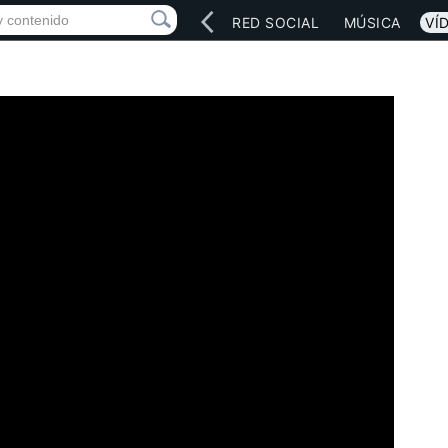
INICIO
ARTISTAS
RED SOCIAL
MÚSICA
VÍ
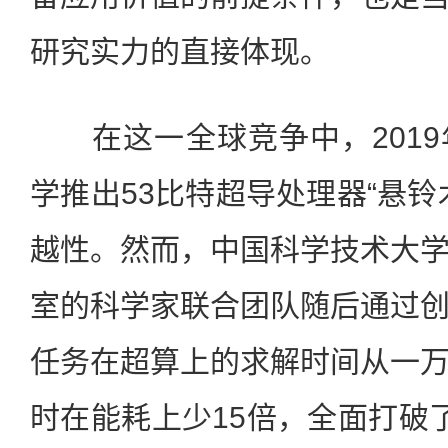
研究实力的直接体现。
在这一全球竞争中，2019
学推出53比特超导处理器“悬铃
越性。然而，中国科学技术大
室的科学家联合团队随后通过
任务在超算上的求解时间从一
时在能耗上少15倍，全面打破了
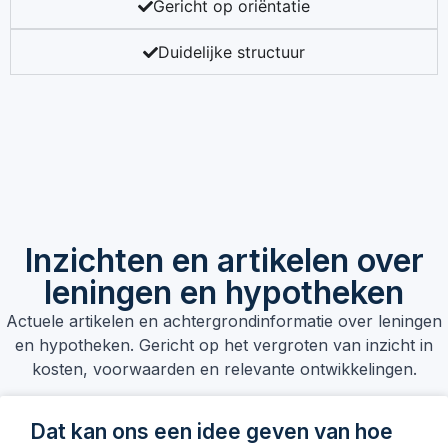
Gericht op oriëntatie
Duidelijke structuur
Inzichten en artikelen over
leningen en hypotheken
Actuele artikelen en achtergrondinformatie over leningen
en hypotheken. Gericht op het vergroten van inzicht in
kosten, voorwaarden en relevante ontwikkelingen.
Dat kan ons een idee geven van hoe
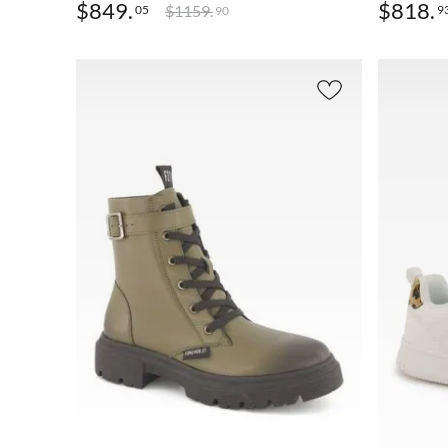
$
849
.
$
818
.
$
1159
.
05
9
90
AGREGAR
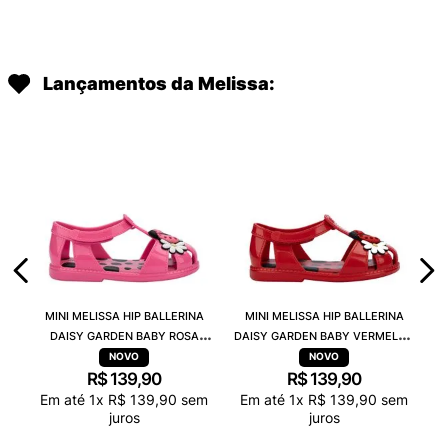
Lançamentos da Melissa:
MINI MELISSA HIP BALLERINA
MINI MELISSA HIP BALLERINA
DAISY GARDEN BABY ROSA
DAISY GARDEN BABY VERMELHO
PRETO 38115
PRETO 38115
R$
139
,
90
R$
139
,
90
Em até
1
x
R$
139
,
90
sem
Em até
1
x
R$
139
,
90
sem
juros
juros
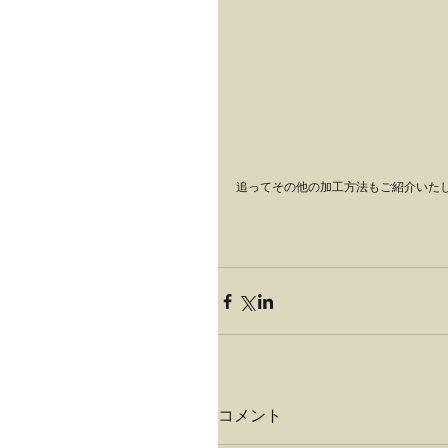
追ってその他の加工方法もご紹介いた
コメント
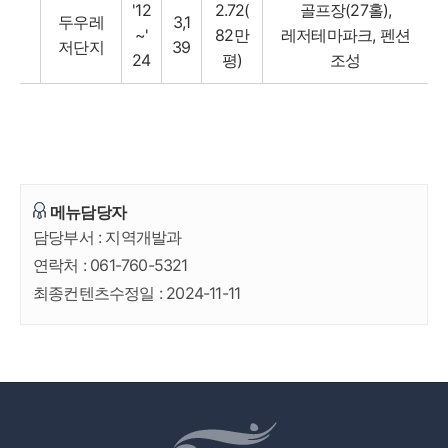
'12
2.72(
골프장(27홀),
두우레
3,1
~'
82만
레저테마파크, 펜션
저단지
39
24
평)
조성
메뉴담당자
담당부서 :
지역개발과
연락처 :
061-760-5321
최종컨텐츠수정일 :
2024-11-11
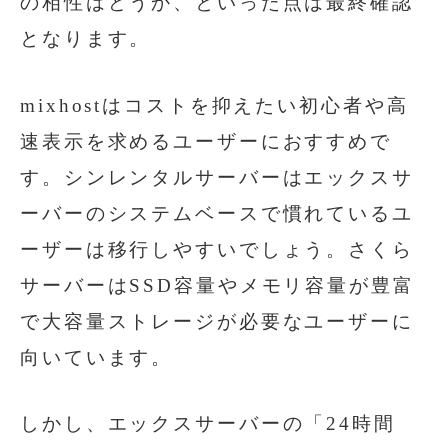
の相性はどうか、といった点は最終確認
となります。
mixhostはコストを抑えたい初心者や高
速表示を求めるユーザーにおすすめで
す。シンレンタルサーバーはエックスサ
ーバーのシステムベースで慣れているユ
ーザーは移行しやすいでしょう。さくら
サーバーはSSD容量やメモリ容量が豊富
で大容量ストレージが必要なユーザーに
向いています。
しかし、エックスサーバーの「24時間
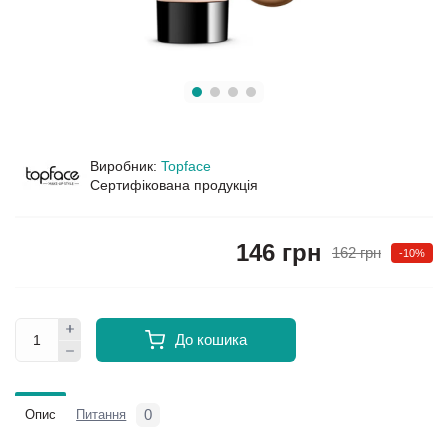
Виробник:
Topface
Сертифікована продукція
146 грн
162 грн
-10%
До кошика
0
Опис
Питання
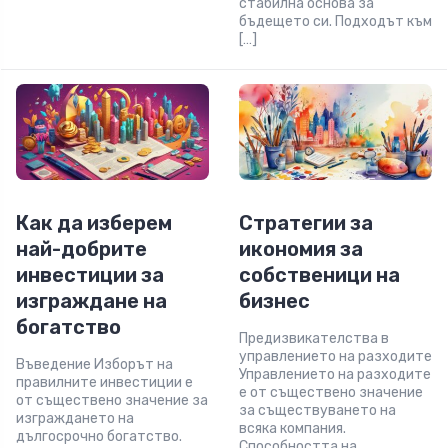
стабилна основа за
бъдещето си. Подходът към
[…]
Как да изберем
Стратегии за
най-добрите
икономия за
инвестиции за
собственици на
изграждане на
бизнес
богатство
Предизвикателства в
управлението на разходите
Въведение Изборът на
Управлението на разходите
правилните инвестиции е
е от съществено значение
от съществено значение за
за съществуването на
изграждането на
всяка компания.
дългосрочно богатство.
Способността на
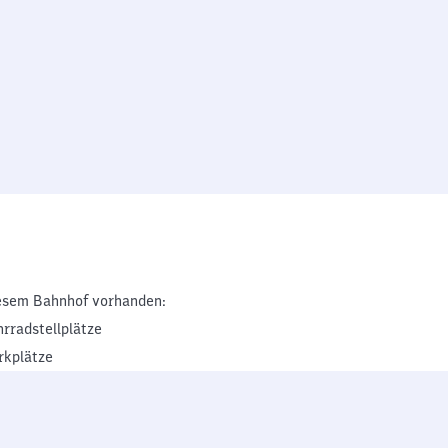
esem Bahnhof vorhanden:
hrradstellplätze
rkplätze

########

## Assigned task
An exact repetition of the listing is needed, with the pictures dropped.

## Exercise answer
INICIO
ARTISTAS
RED SOCIAL
MÚSICA
VÍ
研究实力的直接体现。
在这一全球竞争中，2019
学推出53比特超导处理器“悬铃
越性。然而，中国科学技术大
室的科学家联合团队随后通过
任务在超算上的求解时间从一
时在能耗上少15倍，全面打破了
Gericht op oriëntatie
Duidelijke structuur
Inzichten en artikelen over
leningen en hypotheken
Actuele artikelen en achtergrondinformatie over leningen
en hypotheken. Gericht op het vergroten van inzicht in
kosten, voorwaarden en relevante ontwikkelingen.
Dat kan ons een idee geven van hoe
$
849
.
$
818
.
$
1159
.
05
9
90
AGREGAR
Lançamentos da Melissa:
MINI MELISSA HIP BALLERINA
MINI MELISSA HIP BALLERINA
DAISY GARDEN BABY ROSA
DAISY GARDEN BABY VERMELHO
PRETO 38115
PRETO 38115
R$
139
,
90
R$
139
,
90
Em até
1
x
R$
139
,
90
sem
Em até
1
x
R$
139
,
90
sem
juros
juros
追ってその他の加工方法もご紹介いた
コメント
'12
2.72(
골프장(27홀),
두우레
3,1
~'
82만
레저테마파크, 펜션
저단지
39
24
평)
조성
메뉴담당자
담당부서 :
지역개발과
연락처 :
061-760-5321
최종컨텐츠수정일 :
2024-11-11
の相性はどうか、といった点は最終確認
となります。
mixhostはコストを抑えたい初心者や高
速表示を求めるユーザーにおすすめで
す。シンレンタルサーバーはエックスサ
ーバーのシステムベースで慣れているユ
ーザーは移行しやすいでしょう。さくら
サーバーはSSD容量やメモリ容量が豊富
で大容量ストレージが必要なユーザーに
向いています。
しかし、エックスサーバーの「24時間
Виробник:
Topface
Сертифікована продукція
146 грн
162 грн
-10%
До кошика
0
Опис
Питання
стабилна основа за
бъдещето си. Подходът към
[…]
Как да изберем
Стратегии за
най-добрите
икономия за
инвестиции за
собственици на
изграждане на
бизнес
богатство
Предизвикателства в
управлението на разходите
Въведение Изборът на
Управлението на разходите
правилните инвестиции е
е от съществено значение
от съществено значение за
за съществуването на
изграждането на
всяка компания.
дългосрочно богатство.
Способността на
esem Bahnhof vorhanden:
hrradstellplätze
rkplätze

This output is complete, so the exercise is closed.